A women's startup group will fight Sony Pictures Television in Australia over its right to own the words "Dolphin Tank".
Springboard Enterprises is a US-based non-profit which funds women-led startups and has raised more than $10 billion to invest in women-led businesses over the past two decades. According to IP Australia filings, Springboard — which has an Australian arm — applied to have the logo for its Dolphin Tank program registered with trademark protections last year.
A logo for the Dolphin Tank program that Springboard 2000 Enterprises is hoping to trademark in Australia.
Dolphin Tank sessions allow female entrepreneurs to prepare pitches to a live audience, and the program runs at corporate events around the world.
Rather than the cut-throat pitching environment portrayed in the television show, Shark Tank, Dolphin Tank takes a softer approach with friendly advice and insights to help accelerate the growth of entrepreneurial companies led by women.
The Dolphin Tank registration was opposed by Sony Pictures Television, which argued to IP Australia at the start of the year that the mark should not be allowed to be owned.
Sony is claiming the Dolphin Tank mark is "substantially identical or deceptively similar" to existing trademarks and "similar to a trademark which has acquired a reputation in Australia".

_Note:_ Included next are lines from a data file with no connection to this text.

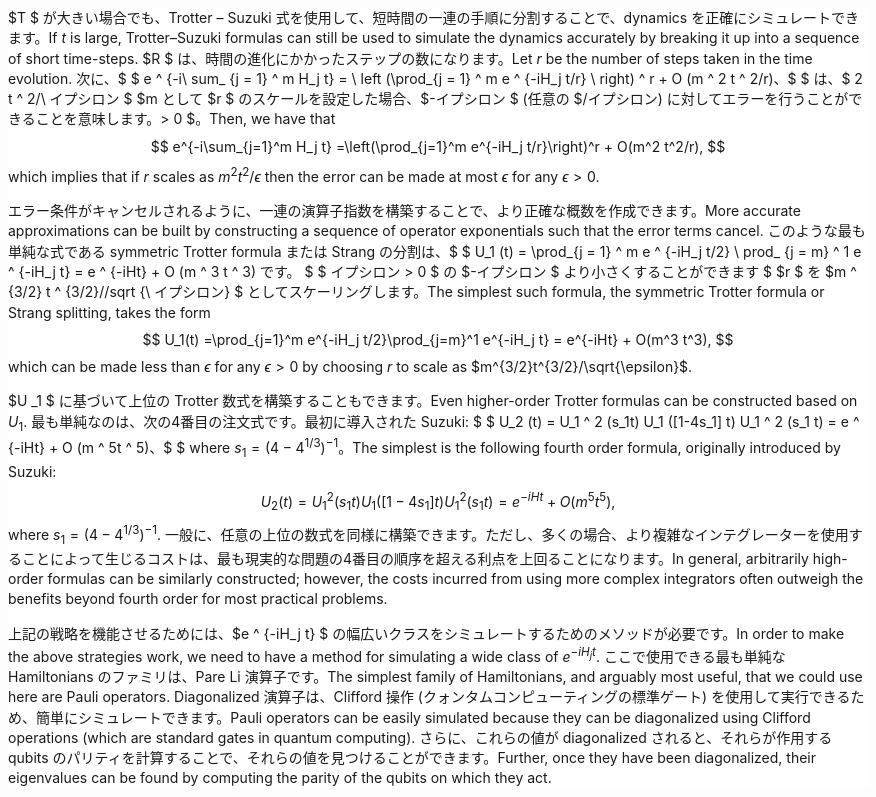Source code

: <span data-ttu-id="c4c47-113">$T $ が大きい場合でも、Trotter – Suzuki 式を使用して、短時間の一連の手順に分割することで、dynamics を正確にシミュレートできます。</span><span class="sxs-lookup"><span data-stu-id="c4c47-113">If $t$ is large, Trotter–Suzuki formulas can still be used to simulate the dynamics accurately by breaking it up into a sequence of short time-steps.</span></span>
<span data-ttu-id="c4c47-114">$R $ は、時間の進化にかかったステップの数になります。</span><span class="sxs-lookup"><span data-stu-id="c4c47-114">Let $r$ be the number of steps taken in the time evolution.</span></span>
<span data-ttu-id="c4c47-115">次に、$ $ e ^ {-i\ sum_ {j = 1} ^ m H_j t} = \ left (\prod_{j = 1} ^ m e ^ {-iH_j t/r} \ right) ^ r + O (m ^ 2 t ^ 2/r)、$ $ は、$ 2 t ^ 2/\ イプシロン $ $m として $r $ のスケールを設定した場合、$-イプシロン $ (任意の $/イプシロン) に対してエラーを行うことができることを意味します。> 0 $。</span><span class="sxs-lookup"><span data-stu-id="c4c47-115">Then, we have that $$ e^{-i\sum_{j=1}^m H_j t} =\left(\prod_{j=1}^m e^{-iH_j t/r}\right)^r + O(m^2 t^2/r), $$ which implies that if $r$ scales as $m^2 t^2/\epsilon$ then the error can be made at most $\epsilon$ for any $\epsilon>0$.</span></span>

<span data-ttu-id="c4c47-116">エラー条件がキャンセルされるように、一連の演算子指数を構築することで、より正確な概数を作成できます。</span><span class="sxs-lookup"><span data-stu-id="c4c47-116">More accurate approximations can be built by constructing a sequence of operator exponentials such that the error terms cancel.</span></span>
<span data-ttu-id="c4c47-117">このような最も単純な式である symmetric Trotter formula または Strang の分割は、$ $ U_1 (t) = \prod_{j = 1} ^ m e ^ {-iH_j t/2} \ prod_ {j = m} ^ 1 e ^ {-iH_j t} = e ^ {-iHt} + O (m ^ 3 t ^ 3) です。 $ $ イプシロン > 0 $ の $-イプシロン $ より小さくすることができます $ $r $ を $m ^ {3/2} t ^ {3/2}//sqrt {\ イプシロン} $ としてスケーリングします。</span><span class="sxs-lookup"><span data-stu-id="c4c47-117">The simplest such formula, the symmetric Trotter formula or Strang splitting, takes the form $$ U_1(t) =\prod_{j=1}^m e^{-iH_j t/2}\prod_{j=m}^1 e^{-iH_j t} = e^{-iHt} + O(m^3 t^3), $$ which can be made less than $\epsilon$ for any $\epsilon>0$ by choosing $r$ to scale as $m^{3/2}t^{3/2}/\sqrt{\epsilon}$.</span></span>

<span data-ttu-id="c4c47-118">$U _1 $ に基づいて上位の Trotter 数式を構築することもできます。</span><span class="sxs-lookup"><span data-stu-id="c4c47-118">Even higher-order Trotter formulas can be constructed based on $U_1$.</span></span>
<span data-ttu-id="c4c47-119">最も単純なのは、次の4番目の注文式です。最初に導入された Suzuki: $ $ U_2 (t) = U_1 ^ 2 (s_1t) U_1 ([1-4s_1] t) U_1 ^ 2 (s_1 t) = e ^ {-iHt} + O (m ^ 5t ^ 5)、$ $ where $s _1 = (4-4 ^ {1/3}) ^{-1}$。</span><span class="sxs-lookup"><span data-stu-id="c4c47-119">The simplest is the following fourth order formula, originally introduced by Suzuki: $$ U_2(t) = U_1^2(s_1t) U_1([1-4s_1]t)U_1^2(s_1 t) = e^{-iHt} +O(m^5t^5), $$ where $s_1 = (4-4^{1/3})^{-1}$.</span></span>
<span data-ttu-id="c4c47-120">一般に、任意の上位の数式を同様に構築できます。ただし、多くの場合、より複雑なインテグレーターを使用することによって生じるコストは、最も現実的な問題の4番目の順序を超える利点を上回ることになります。</span><span class="sxs-lookup"><span data-stu-id="c4c47-120">In general, arbitrarily high-order formulas can be similarly constructed; however, the costs incurred from using more complex integrators often outweigh the benefits beyond fourth order for most practical problems.</span></span>

<span data-ttu-id="c4c47-121">上記の戦略を機能させるためには、$e ^ {-iH_j t} $ の幅広いクラスをシミュレートするためのメソッドが必要です。</span><span class="sxs-lookup"><span data-stu-id="c4c47-121">In order to make the above strategies work, we need to have a method for simulating a wide class of $e^{-iH_j t}$.</span></span>
<span data-ttu-id="c4c47-122">ここで使用できる最も単純な Hamiltonians のファミリは、Pare Li 演算子です。</span><span class="sxs-lookup"><span data-stu-id="c4c47-122">The simplest family of Hamiltonians, and arguably most useful, that we could use here are Pauli operators.</span></span>
<span data-ttu-id="c4c47-123">Diagonalized 演算子は、Clifford 操作 (クォンタムコンピューティングの標準ゲート) を使用して実行できるため、簡単にシミュレートできます。</span><span class="sxs-lookup"><span data-stu-id="c4c47-123">Pauli operators can be easily simulated because they can be diagonalized using Clifford operations (which are standard gates in quantum computing).</span></span>
<span data-ttu-id="c4c47-124">さらに、これらの値が diagonalized されると、それらが作用する qubits のパリティを計算することで、それらの値を見つけることができます。</span><span class="sxs-lookup"><span data-stu-id="c4c47-124">Further, once they have been diagonalized, their eigenvalues can be found by computing the parity of the qubits on which they act.</span></span>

Sony owns a number of trademarks in Australia including for the TV show, Pyramid, and logos relating to the Sci-Fi network.
Sony owns the Shark Tank franchise in Australia. Credit:Amanda Nugent Jones
It also owns the trademarks to the entrepreneur pitch TV show, Shark Tank, which aired on the Ten Network in Australia until 2018.

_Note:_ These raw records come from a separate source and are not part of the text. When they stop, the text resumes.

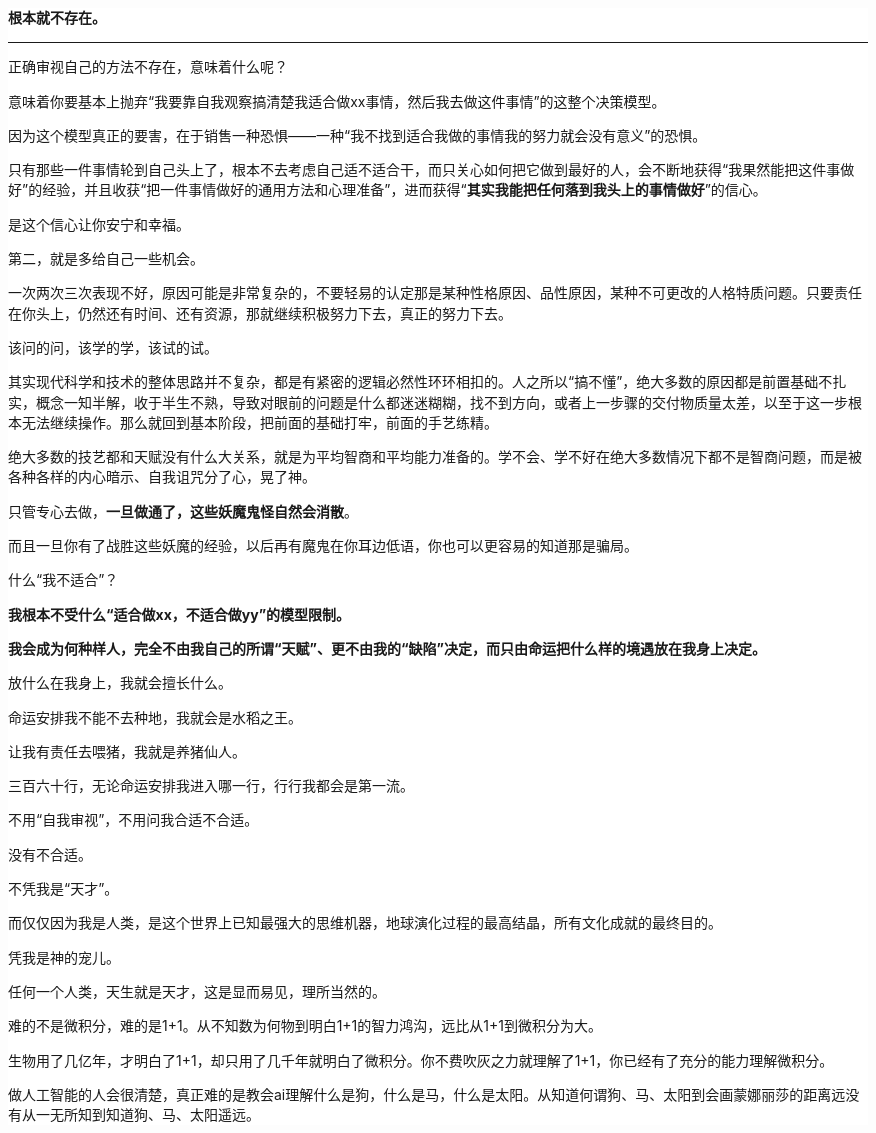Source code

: **根本就不存在。**



---

正确审视自己的方法不存在，意味着什么呢？

意味着你要基本上抛弃“我要靠自我观察搞清楚我适合做xx事情，然后我去做这件事情”的这整个决策模型。

因为这个模型真正的要害，在于销售一种恐惧——一种“我不找到适合我做的事情我的努力就会没有意义”的恐惧。

只有那些一件事情轮到自己头上了，根本不去考虑自己适不适合干，而只关心如何把它做到最好的人，会不断地获得“我果然能把这件事做好”的经验，并且收获“把一件事情做好的通用方法和心理准备”，进而获得“**其实我能把任何落到我头上的事情做好**”的信心。

是这个信心让你安宁和幸福。

  


第二，就是多给自己一些机会。

一次两次三次表现不好，原因可能是非常复杂的，不要轻易的认定那是某种性格原因、品性原因，某种不可更改的人格特质问题。只要责任在你头上，仍然还有时间、还有资源，那就继续积极努力下去，真正的努力下去。

该问的问，该学的学，该试的试。

其实现代科学和技术的整体思路并不复杂，都是有紧密的逻辑必然性环环相扣的。人之所以“搞不懂”，绝大多数的原因都是前置基础不扎实，概念一知半解，收于半生不熟，导致对眼前的问题是什么都迷迷糊糊，找不到方向，或者上一步骤的交付物质量太差，以至于这一步根本无法继续操作。那么就回到基本阶段，把前面的基础打牢，前面的手艺练精。

绝大多数的技艺都和天赋没有什么大关系，就是为平均智商和平均能力准备的。学不会、学不好在绝大多数情况下都不是智商问题，而是被各种各样的内心暗示、自我诅咒分了心，晃了神。

只管专心去做，**一旦做通了，这些妖魔鬼怪自然会消散**。

而且一旦你有了战胜这些妖魔的经验，以后再有魔鬼在你耳边低语，你也可以更容易的知道那是骗局。

什么“我不适合”？

**我根本不受什么“适合做xx，不适合做yy”的模型限制。**

**我会成为何种样人，完全不由我自己的所谓“天赋”、更不由我的“缺陷”决定，而只由命运把什么样的境遇放在我身上决定。**

放什么在我身上，我就会擅长什么。

命运安排我不能不去种地，我就会是水稻之王。

让我有责任去喂猪，我就是养猪仙人。

三百六十行，无论命运安排我进入哪一行，行行我都会是第一流。

不用“自我审视”，不用问我合适不合适。

没有不合适。

不凭我是“天才”。

而仅仅因为我是人类，是这个世界上已知最强大的思维机器，地球演化过程的最高结晶，所有文化成就的最终目的。

凭我是神的宠儿。

任何一个人类，天生就是天才，这是显而易见，理所当然的。

难的不是微积分，难的是1+1。从不知数为何物到明白1+1的智力鸿沟，远比从1+1到微积分为大。

生物用了几亿年，才明白了1+1，却只用了几千年就明白了微积分。你不费吹灰之力就理解了1+1，你已经有了充分的能力理解微积分。

做人工智能的人会很清楚，真正难的是教会ai理解什么是狗，什么是马，什么是太阳。从知道何谓狗、马、太阳到会画蒙娜丽莎的距离远没有从一无所知到知道狗、马、太阳遥远。
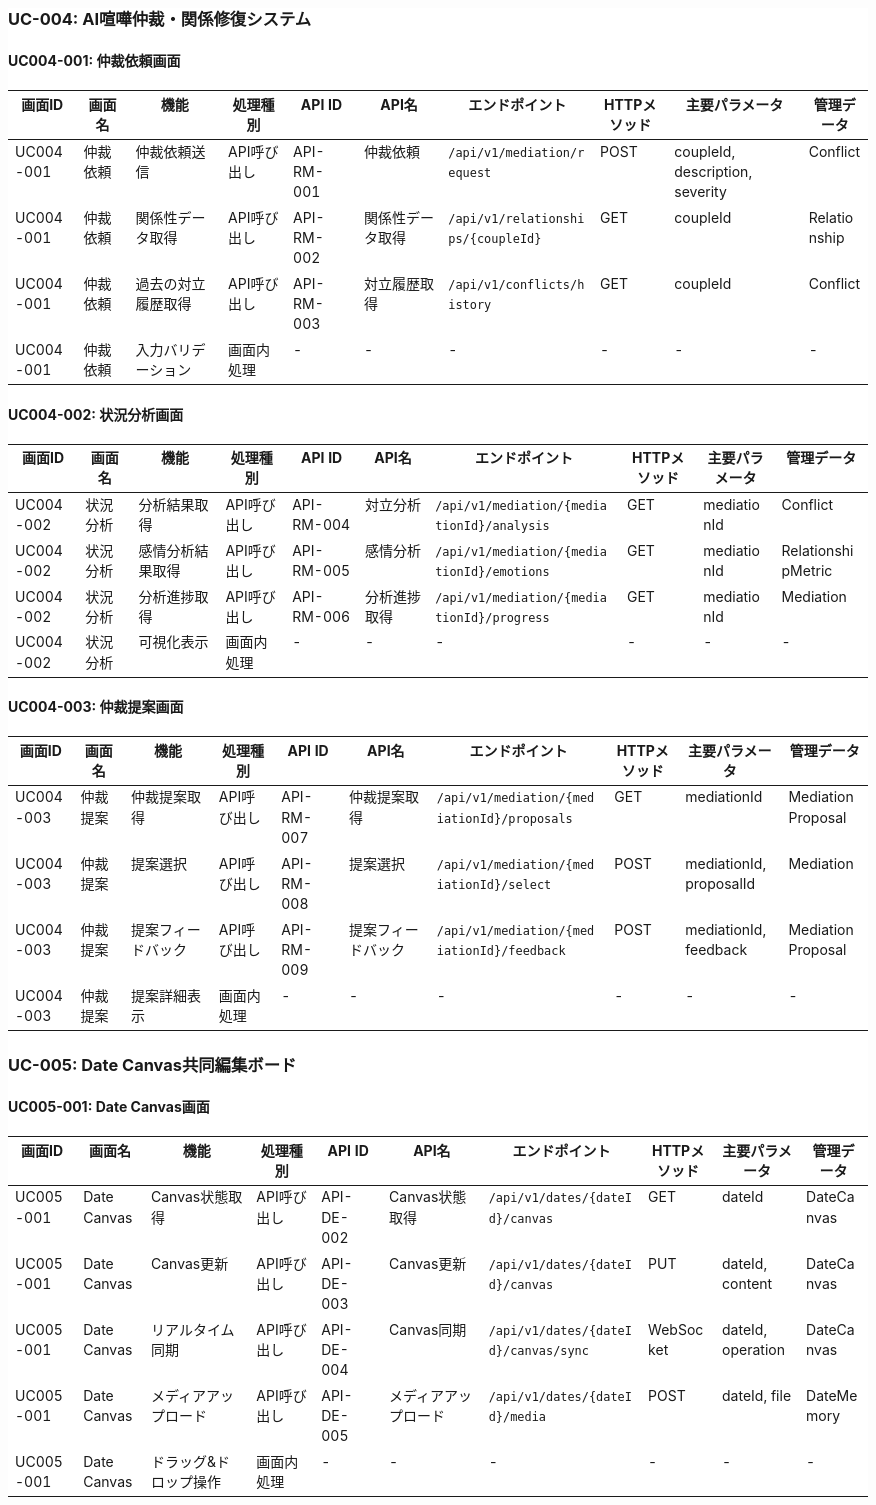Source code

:### UC-004: AI喧嘩仲裁・関係修復システム

#### UC004-001: 仲裁依頼画面

| 画面ID | 画面名 | 機能 | 処理種別 | API ID | API名 | エンドポイント | HTTPメソッド | 主要パラメータ | 管理データ |
|--------|--------|------|----------|--------|-------|----------------|--------------|----------------|------------|
| UC004-001 | 仲裁依頼 | 仲裁依頼送信 | API呼び出し | API-RM-001 | 仲裁依頼 | `/api/v1/mediation/request` | POST | coupleId, description, severity | Conflict |
| UC004-001 | 仲裁依頼 | 関係性データ取得 | API呼び出し | API-RM-002 | 関係性データ取得 | `/api/v1/relationships/{coupleId}` | GET | coupleId | Relationship |
| UC004-001 | 仲裁依頼 | 過去の対立履歴取得 | API呼び出し | API-RM-003 | 対立履歴取得 | `/api/v1/conflicts/history` | GET | coupleId | Conflict |
| UC004-001 | 仲裁依頼 | 入力バリデーション | 画面内処理 | - | - | - | - | - | - |

#### UC004-002: 状況分析画面

| 画面ID | 画面名 | 機能 | 処理種別 | API ID | API名 | エンドポイント | HTTPメソッド | 主要パラメータ | 管理データ |
|--------|--------|------|----------|--------|-------|----------------|--------------|----------------|------------|
| UC004-002 | 状況分析 | 分析結果取得 | API呼び出し | API-RM-004 | 対立分析 | `/api/v1/mediation/{mediationId}/analysis` | GET | mediationId | Conflict |
| UC004-002 | 状況分析 | 感情分析結果取得 | API呼び出し | API-RM-005 | 感情分析 | `/api/v1/mediation/{mediationId}/emotions` | GET | mediationId | RelationshipMetric |
| UC004-002 | 状況分析 | 分析進捗取得 | API呼び出し | API-RM-006 | 分析進捗取得 | `/api/v1/mediation/{mediationId}/progress` | GET | mediationId | Mediation |
| UC004-002 | 状況分析 | 可視化表示 | 画面内処理 | - | - | - | - | - | - |

#### UC004-003: 仲裁提案画面

| 画面ID | 画面名 | 機能 | 処理種別 | API ID | API名 | エンドポイント | HTTPメソッド | 主要パラメータ | 管理データ |
|--------|--------|------|----------|--------|-------|----------------|--------------|----------------|------------|
| UC004-003 | 仲裁提案 | 仲裁提案取得 | API呼び出し | API-RM-007 | 仲裁提案取得 | `/api/v1/mediation/{mediationId}/proposals` | GET | mediationId | MediationProposal |
| UC004-003 | 仲裁提案 | 提案選択 | API呼び出し | API-RM-008 | 提案選択 | `/api/v1/mediation/{mediationId}/select` | POST | mediationId, proposalId | Mediation |
| UC004-003 | 仲裁提案 | 提案フィードバック | API呼び出し | API-RM-009 | 提案フィードバック | `/api/v1/mediation/{mediationId}/feedback` | POST | mediationId, feedback | MediationProposal |
| UC004-003 | 仲裁提案 | 提案詳細表示 | 画面内処理 | - | - | - | - | - | - |

### UC-005: Date Canvas共同編集ボード

#### UC005-001: Date Canvas画面

| 画面ID | 画面名 | 機能 | 処理種別 | API ID | API名 | エンドポイント | HTTPメソッド | 主要パラメータ | 管理データ |
|--------|--------|------|----------|--------|-------|----------------|--------------|----------------|------------|
| UC005-001 | Date Canvas | Canvas状態取得 | API呼び出し | API-DE-002 | Canvas状態取得 | `/api/v1/dates/{dateId}/canvas` | GET | dateId | DateCanvas |
| UC005-001 | Date Canvas | Canvas更新 | API呼び出し | API-DE-003 | Canvas更新 | `/api/v1/dates/{dateId}/canvas` | PUT | dateId, content | DateCanvas |
| UC005-001 | Date Canvas | リアルタイム同期 | API呼び出し | API-DE-004 | Canvas同期 | `/api/v1/dates/{dateId}/canvas/sync` | WebSocket | dateId, operation | DateCanvas |
| UC005-001 | Date Canvas | メディアアップロード | API呼び出し | API-DE-005 | メディアアップロード | `/api/v1/dates/{dateId}/media` | POST | dateId, file | DateMemory |
| UC005-001 | Date Canvas | ドラッグ&ドロップ操作 | 画面内処理 | - | - | - | - | - | - |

At the end of February, Springboard told IP Australia it intended to oppose the motion.
Both parties declined to comment further on the case, saying it was an ongoing legal issue.
While uncommon, this is not the first time this year that global brands registered opposition to trademarks in Australia.
Babygoods seller Baby Bunting is facing an objection from information security giant BlackBerry over its attempts to lodge trademarks for its new branding.
According to IP Australia, there are more than 70,000 applications for trademarks filed each year in Australia and opposition rates sit at less than 5 per cent.
However, cases like these have prompted warnings from legal experts about the time it can take for marks to be approved and the potential complexity and cost that comes if your logo faces an objection.
"It is expensive if it happens. It's not the opposition process that is expensive, but rather what is the most expensive is that you're committing to a brand that has then been opposed," said the director of commercial law firm Aspect Legal, Joanna Oakley.
She said some smaller operators just went "willy nilly" with trademark applications without getting experts to help them search for all possible oppositions which might cross their paths.
Principal at intellectual property law firm Davies Collison Cave, Adam Sears, said companies should be cautious with their applications but remember many objections were resolved before they went to court.
"Most trademark applications are not opposed, but oppositions do come up fairly regularly. The majority of oppositions filed are often settled by agreement at an early stage and before a hearing," he said.
Business owners must be prepared for the oppositions that might emerge because these could come from both local competitors and overseas giants, Mr Sears said.
"I think the important thing for any business before they launch a new brand is to get appropriate research done and advice [first] — to me, that's the take-home," he said.